§ **Instructions to follow**:
Could you please output all of the data exactly, without the images?
===== Information shown
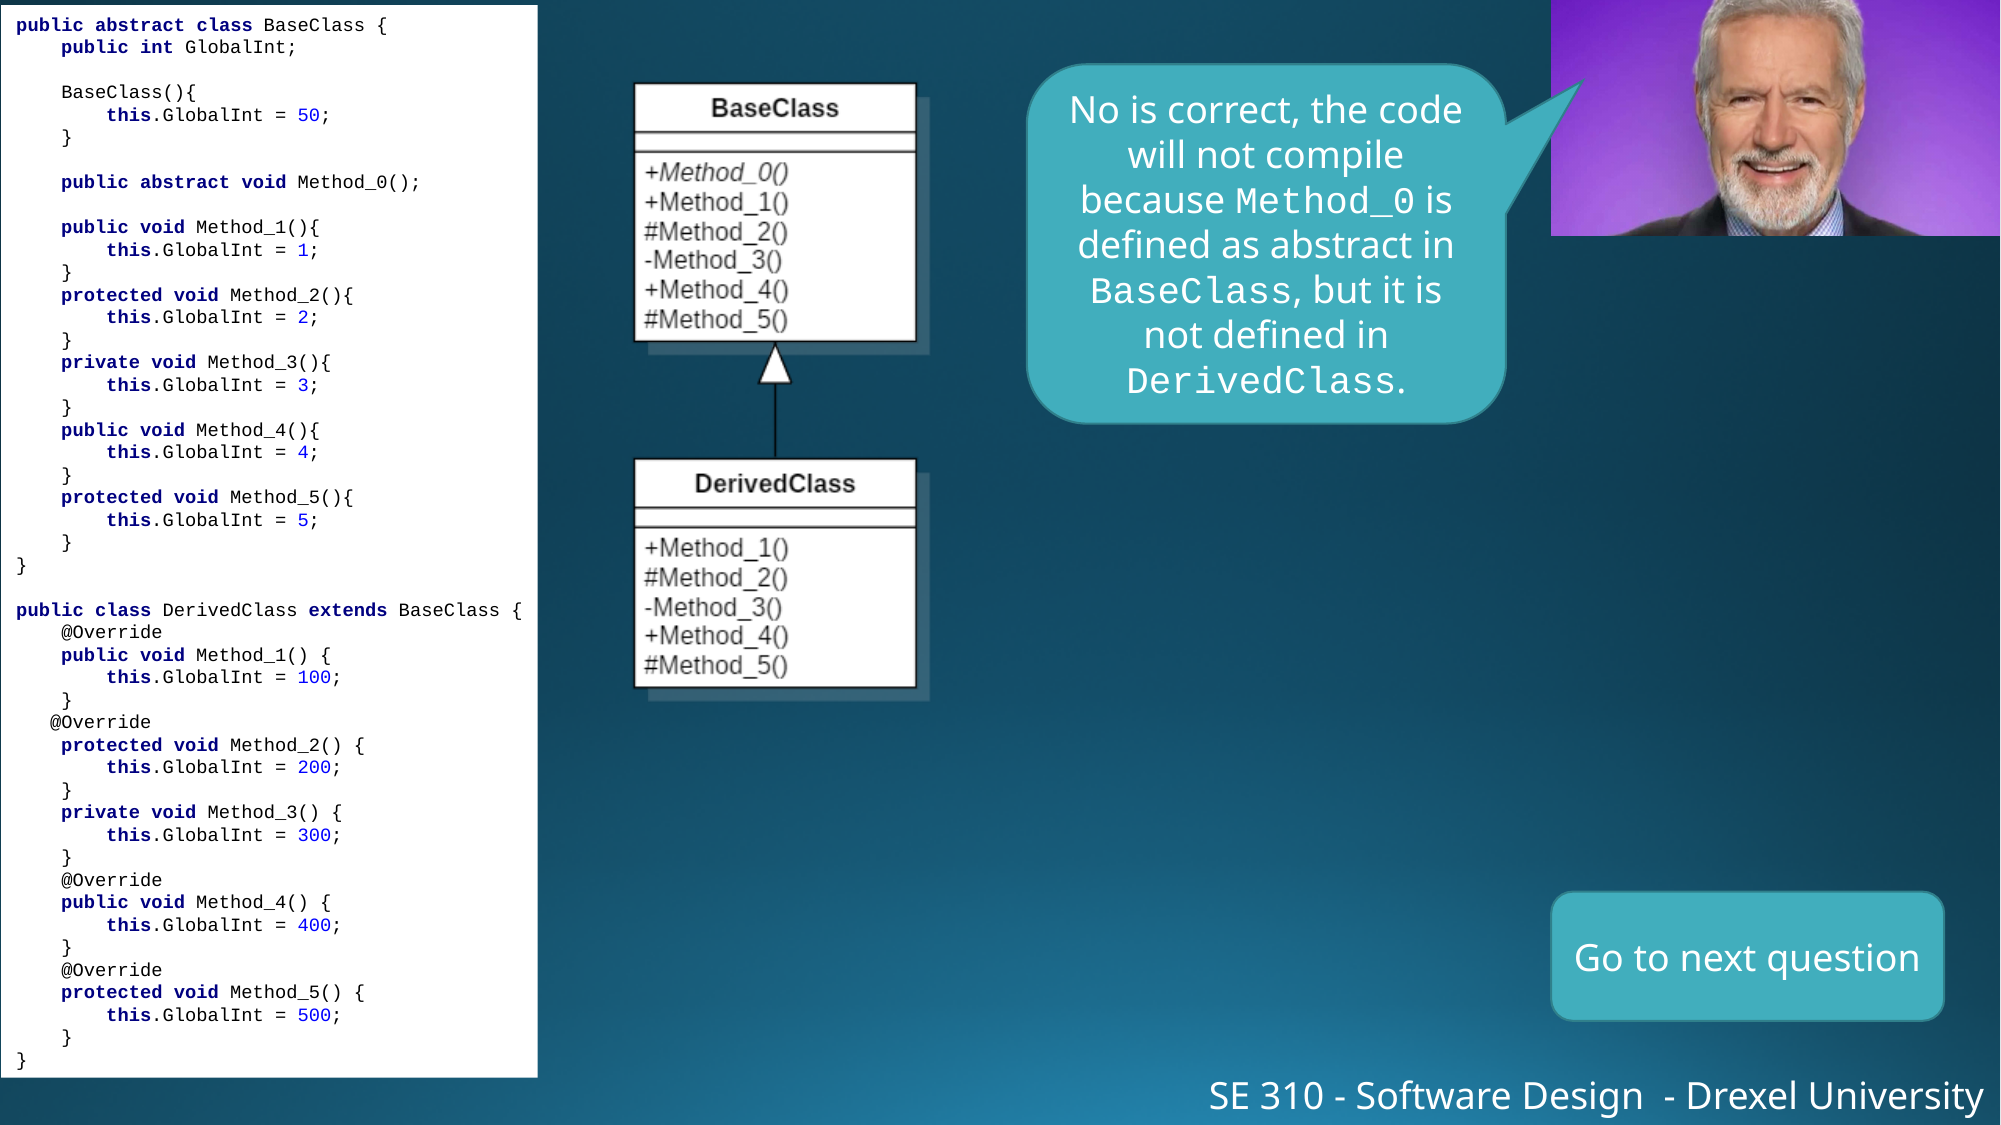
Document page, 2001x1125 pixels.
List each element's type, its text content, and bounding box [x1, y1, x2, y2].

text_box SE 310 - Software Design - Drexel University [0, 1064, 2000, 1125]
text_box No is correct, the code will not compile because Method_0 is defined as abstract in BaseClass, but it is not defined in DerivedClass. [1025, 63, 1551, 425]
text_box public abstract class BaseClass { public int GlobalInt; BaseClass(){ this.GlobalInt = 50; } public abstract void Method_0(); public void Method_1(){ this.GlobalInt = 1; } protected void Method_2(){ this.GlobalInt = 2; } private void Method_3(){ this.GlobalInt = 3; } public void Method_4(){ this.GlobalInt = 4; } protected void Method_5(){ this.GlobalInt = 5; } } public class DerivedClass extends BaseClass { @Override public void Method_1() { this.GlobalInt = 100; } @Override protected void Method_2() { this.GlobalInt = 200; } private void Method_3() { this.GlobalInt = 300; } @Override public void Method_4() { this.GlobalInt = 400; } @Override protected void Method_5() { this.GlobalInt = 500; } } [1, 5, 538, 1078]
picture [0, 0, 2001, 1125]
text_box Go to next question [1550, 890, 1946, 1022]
==========
§ **Solution**:
Document page, 2001x1125 pixels.
List each element's type, its text content, and bounding box [x1, y1, x2, y2].

text_box SE 310 - Software Design - Drexel University [0, 1064, 2000, 1125]
text_box No is correct, the code will not compile because Method_0 is defined as abstract in BaseClass, but it is not defined in DerivedClass. [1025, 63, 1551, 425]
text_box public abstract class BaseClass { public int GlobalInt; BaseClass(){ this.GlobalInt = 50; } public abstract void Method_0(); public void Method_1(){ this.GlobalInt = 1; } protected void Method_2(){ this.GlobalInt = 2; } private void Method_3(){ this.GlobalInt = 3; } public void Method_4(){ this.GlobalInt = 4; } protected void Method_5(){ this.GlobalInt = 5; } } public class DerivedClass extends BaseClass { @Override public void Method_1() { this.GlobalInt = 100; } @Override protected void Method_2() { this.GlobalInt = 200; } private void Method_3() { this.GlobalInt = 300; } @Override public void Method_4() { this.GlobalInt = 400; } @Override protected void Method_5() { this.GlobalInt = 500; } } [1, 5, 538, 1078]
picture [0, 0, 2001, 1125]
text_box Go to next question [1550, 890, 1946, 1022]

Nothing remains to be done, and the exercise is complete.